SELECT AJ.JOB_NAME,‑‑ THE NAME OF THE JOB THAT IS HELD
   AJ.TEMPORARY_STORAGE, ‑‑ THE NON‑SQE TEMPORARY STORAGE THAT IS ALLOCATED TO THE JOB
   JI.MAXIMUM_TEMPORARY_STORAGE_ALLOWED, ‑‑ THE CURRENT VALUE OF MAXTMPSTG FOR THE JOB
   (SELECT INFO.V_SQL_STATEMENT_TEXT ‑‑ THE CURRENLY RUNNING SQL STATEMENT. 
    FROM TABLE(QSYS2.GET_JOB_INFO(AJ.JOB_NAME)) AS INFO
 WHERE INFO.V_SQL_STMT_STATUS='ACTIVE') AS ACTIVE_SQL_STATEMENT
FROM 
   TABLE(QSYS2.ACTIVE_JOB_INFO()) AJ 
 INNER JOIN 
   TABLE(QSYS2.JOB_INFO(JOB_STATUS_FILTER=>'ACTIVE', JOB_USER_FILTER=>'ALL')) JI 
 ON AJ.JOB_NAME=JI.JOB_NAME 
WHERE AJ.JOB_STATUS = 'HLD' ‑‑ ONLY SELECT JOBS THAT ARE HELD
 AND AJ. JOB_TYPE <> 'SYS' ‑‑ AND ARE NOT SYSTEM JOBS
 AND EXISTS (‑‑ AND THAT HAVE A CPI112E (MAXTMPSTG EXCEEDED) WITHIN THE
 SELECT '*' ‑‑ LAST 5 MESSAGES IN THE JOB LOG.
 FROM TABLE(QSYS2.JOBLOG_INFO(AJ.JOB_NAME)) AS JLI1 
 WHERE MESSAGE_ID = 'CPI112E'
 AND ORDINAL_POSITION + 5 >  
 (SELECT MAX (ORDINAL_POSITION) 
 FROM TABLE(QSYS2.JOBLOG_INFO(AJ.JOB_NAME)) AS JLI2) 
);
 

Or you may want to get a historical perspective. Listing 4 shows how to query QSYSOPR to find out all the jobs that have been held today because they reached the MAXTMPSTG limit. Note that both Listing 3 and Listing 4 return all jobs held for excessive temporary storage; they do not distinguish those stopped due to the earlier MAXTMPSTG behavior and those stopped because of the new SQE temporary storage protection.

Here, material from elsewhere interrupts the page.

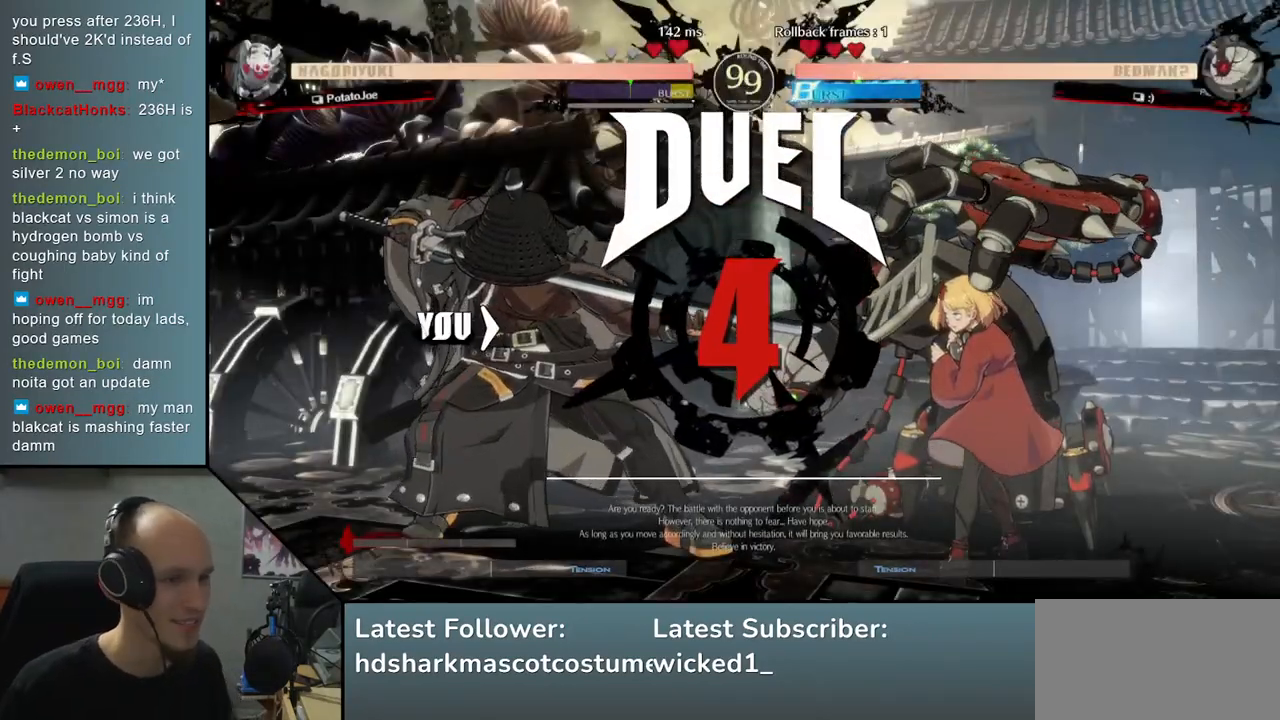
{"buttons": [], "left_stick": "up-right", "right_stick": "up-right", "events": [[300, "left_stick", "up-right"], [300, "right_stick", "up-right"]]}
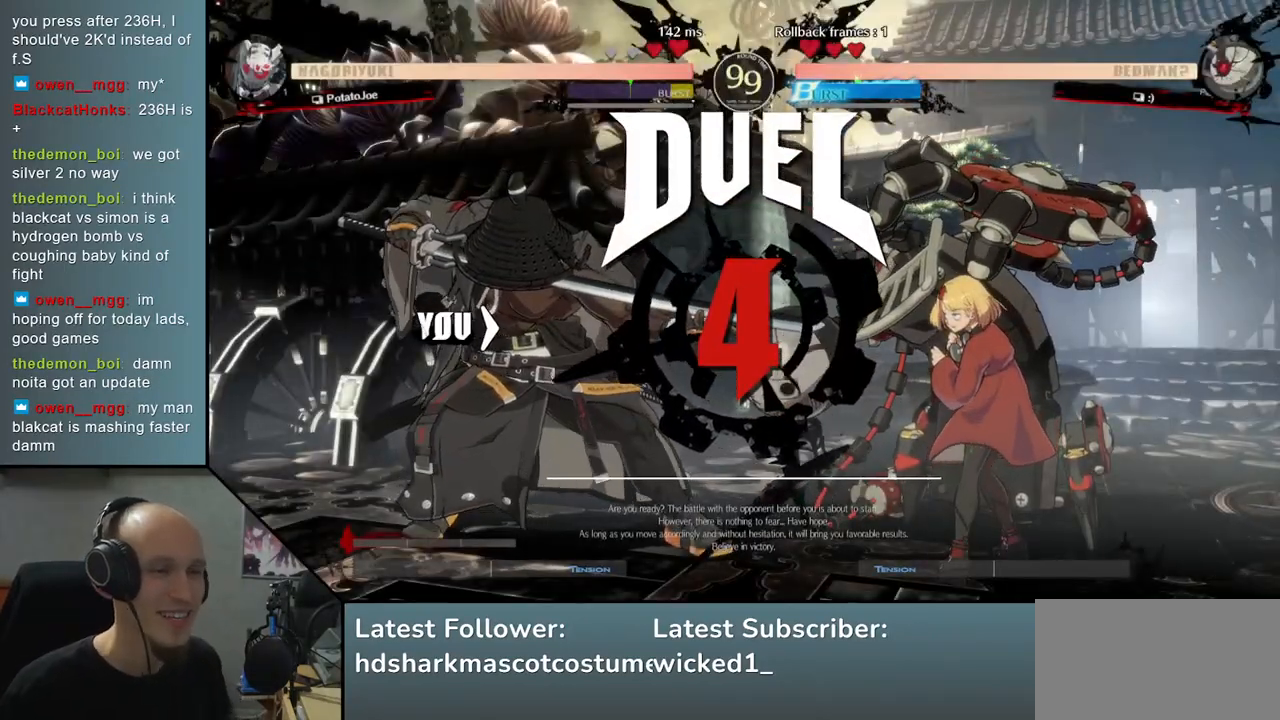
{"buttons": [], "left_stick": "up-right", "right_stick": "up-right", "events": []}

Listing 4. Find jobs held today due to MAXTMPSTG protection

SELECT SUBSTR(MESSAGE_TEXT, 5, 23) AS HELD_JOB,
        A.* FROM QSYS2.MESSAGE_QUEUE_INFO A
      WHERE MESSAGE_QUEUE_NAME = 'QSYSOPR' AND 
            MESSAGE_QUEUE_LIBRARY = 'QSYS' AND
            MESSAGE_ID = 'CPI112E' AND
            DATE(MESSAGE_TIMESTAMP) = CURRENT DATE
      ORDER BY MESSAGE_TIMESTAMP DESC;

As you evaluate your existing configuration, remember that in releases after IBM i 7.3, the database will not use QSTGLOWLMT as a condition for enforcing MAXTMPSTG. If you currently use temporary storage limits, now is the time to start evaluating whether those limits need to be raised to accommodate SQE temporary storage allocations.

Full steam ahead

Quick thinking, web-shooters, and super-human strength enabled Spider-Man to save a train full of terrified passengers. Your “super-powers” may be less glamorous but they are no less essential for keeping your systems running well. With the recent enhancements from the Db2 for i team and the information in this series of articles, you have more tools to diagnose, solve, and—most importantly—prevent serious systems emergencies.